The firing had become general all along the line. The soldiers were shooting serenely, as though fulfilling an ordinary function. It was a combat that took place every day without anybody’s knowing exactly who started it—in consequence of the two armies being installed face to face, and such a short distance apart. . . . The Chief of the battalion was also obliged to desert his guests, fearing a counter-attack.

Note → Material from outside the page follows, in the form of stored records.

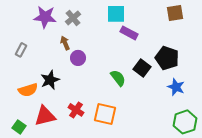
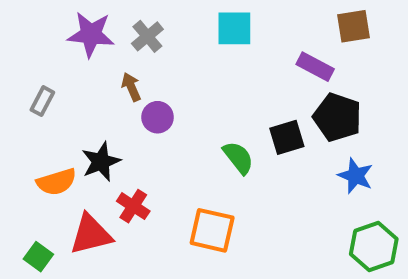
purple rectangle: (129, 33) -> (315, 67), moved
black square: (142, 68) -> (287, 137), turned 36
red cross: (76, 110) -> (133, 206), moved

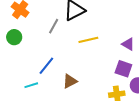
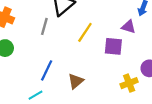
yellow line: (88, 40) -> (85, 32), turned -30
purple square: (123, 69) -> (113, 46), moved

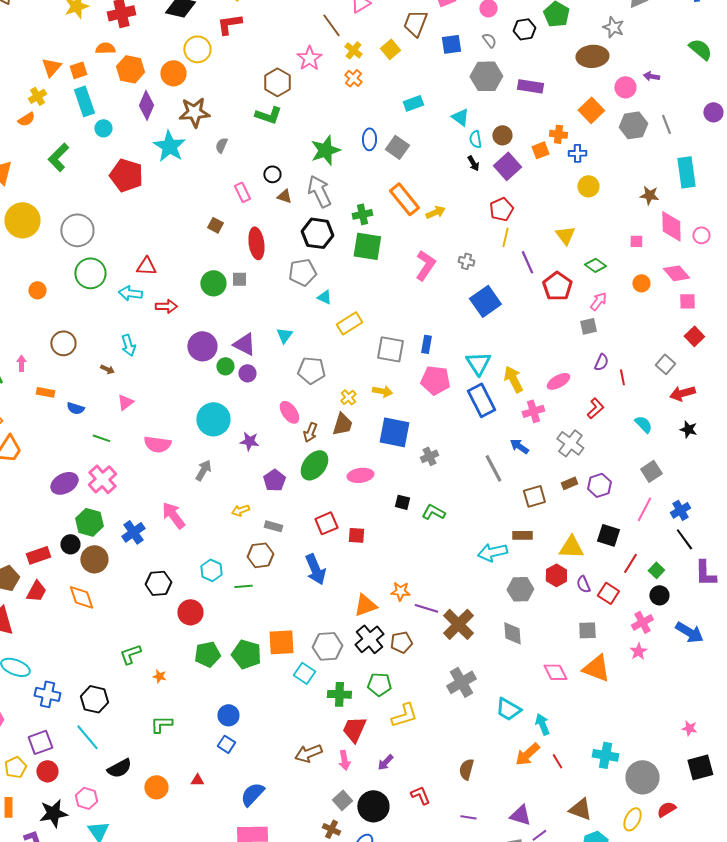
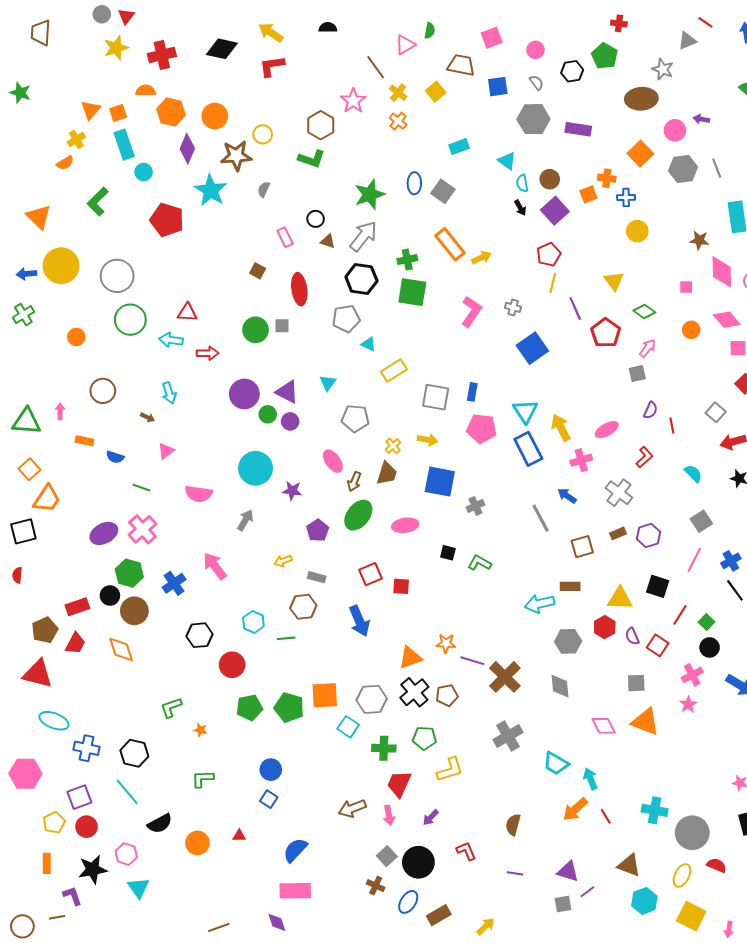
brown trapezoid: (415, 23) -> (461, 65), turned 80
yellow circle: (197, 49) -> (263, 134), moved, size x0.7
gray arrow: (319, 191) -> (363, 236), turned 64
red semicircle: (666, 809) -> (717, 865), turned 54

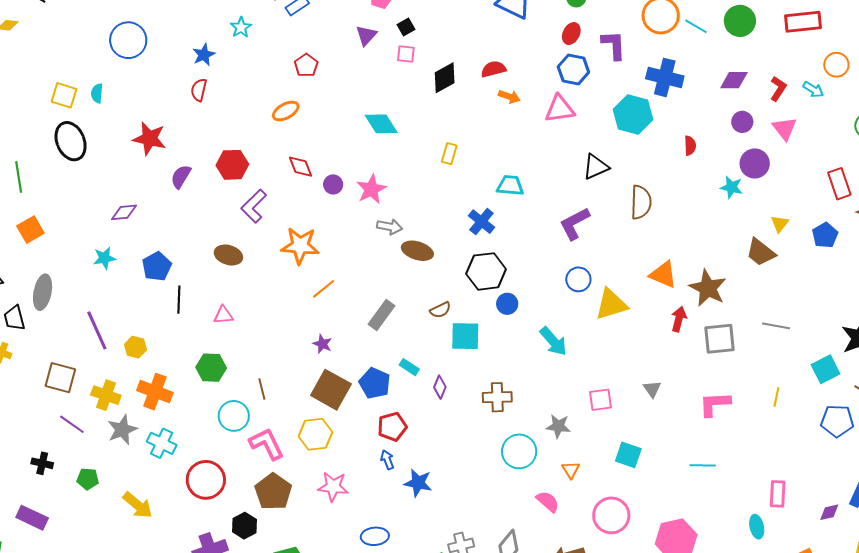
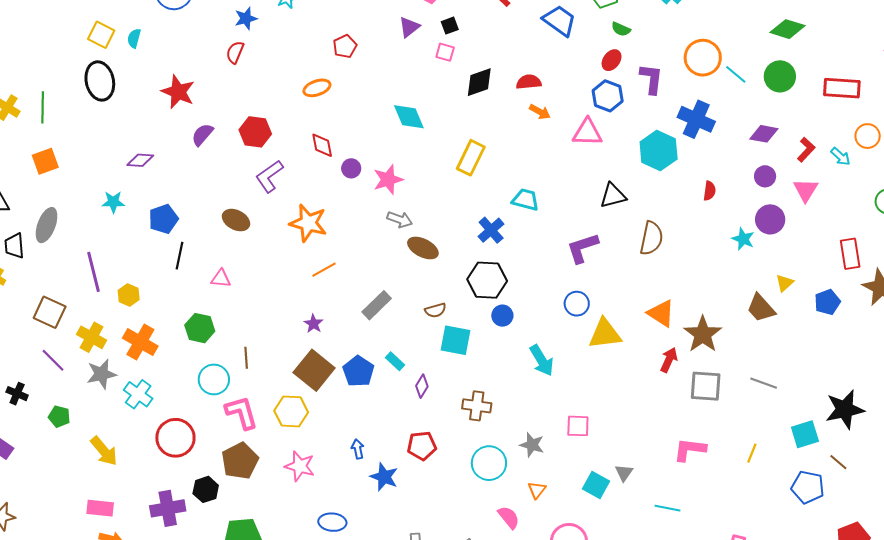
yellow rectangle: (449, 154) -> (471, 158), size x1.6
gray triangle: (652, 389) -> (624, 473), moved
red pentagon: (392, 427) -> (422, 446), moved

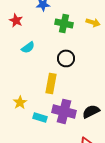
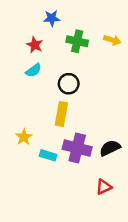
red star: (16, 20) -> (35, 45), moved
black circle: (66, 58) -> (69, 84), moved

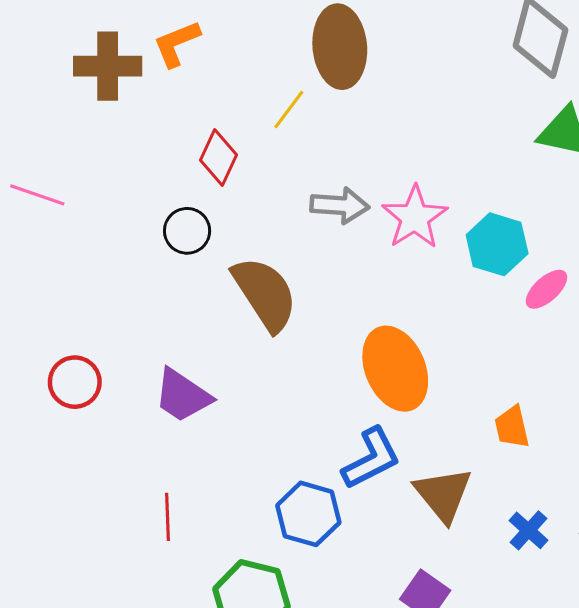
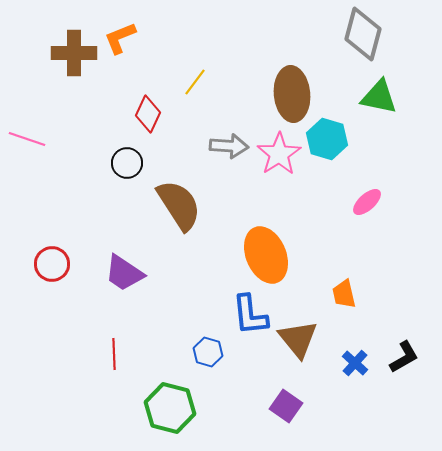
brown ellipse: (340, 47) -> (292, 94), moved
cyan hexagon: (497, 244) -> (327, 139), moved
blue L-shape: (371, 458) -> (250, 315), turned 111
blue hexagon: (308, 514) -> (208, 352), size x0.7

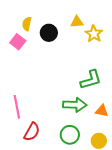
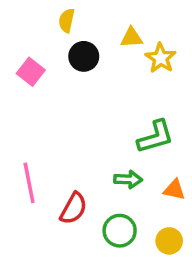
yellow semicircle: (27, 24) -> (67, 20), moved
green arrow: (75, 105) -> (128, 179), size x0.7
red semicircle: (32, 132) -> (73, 208), moved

Again the officer charged with their safe conduct put himself at the head of the file, and they began to retrace their steps through the slippery maze. Desnoyers was tramping sullenly on, angry at the intervention of the enemy which had cut short his happiness.
Before his inward gaze fluttered the vision of Julio with his black, curly beard which to him was the greatest novelty of the trip. He heard again his grave voice, that of a man who has taken up life from a new viewpoint.
“I am content, father . . . I am content.”
The firing, growing constantly more distant, gave the father great uneasiness. Then he felt an instinctive faith, absurd, very firm. He saw his son beautiful and immortal as a god. He had a conviction that he would come out safe and sound from all dangers. That others should die was but natural, but Julio! . . .
As they got further and further away from the soldier boy, Hope appeared to be singing in his ears; and as an echo of his pleasing musings, the father kept repeating mentally:
“No one will kill him. My heart which never deceives me, tells me so. . . . No one will kill him!”
“No one will kill him”
Four months later, Don Marcelo’s confidence received a rude shock. Julio was wounded. But at the same time that Lacour bought him this news, lamentably delayed, he tranquilized him with the result of his investigations in the war ministry. Sergeant Desnoyers was now a sub-lieutenant, his wound was almost healed and, thanks to the wire-pulling of the senator, he was coming to pass a fortnight with his family while convalescing.
“An exceptionally brave fellow,” concluded the influential man. “I have read what his chiefs say about him. At the head of his platoon, he attacked a German company; he killed the captain with his own hand; he did I don’t know how many more brave things besides. . . . They have presented him with the military medal and have made him an officer. . . . A regular hero!”
And the rapidly aging father, weeping with emotion, but with increasing enthusiasm, shook his head and trembled. He repented now of his momentary lack of faith when the first news of his wounded boy reached him. How absurd! . . . No one would kill Julio; his heart told him so.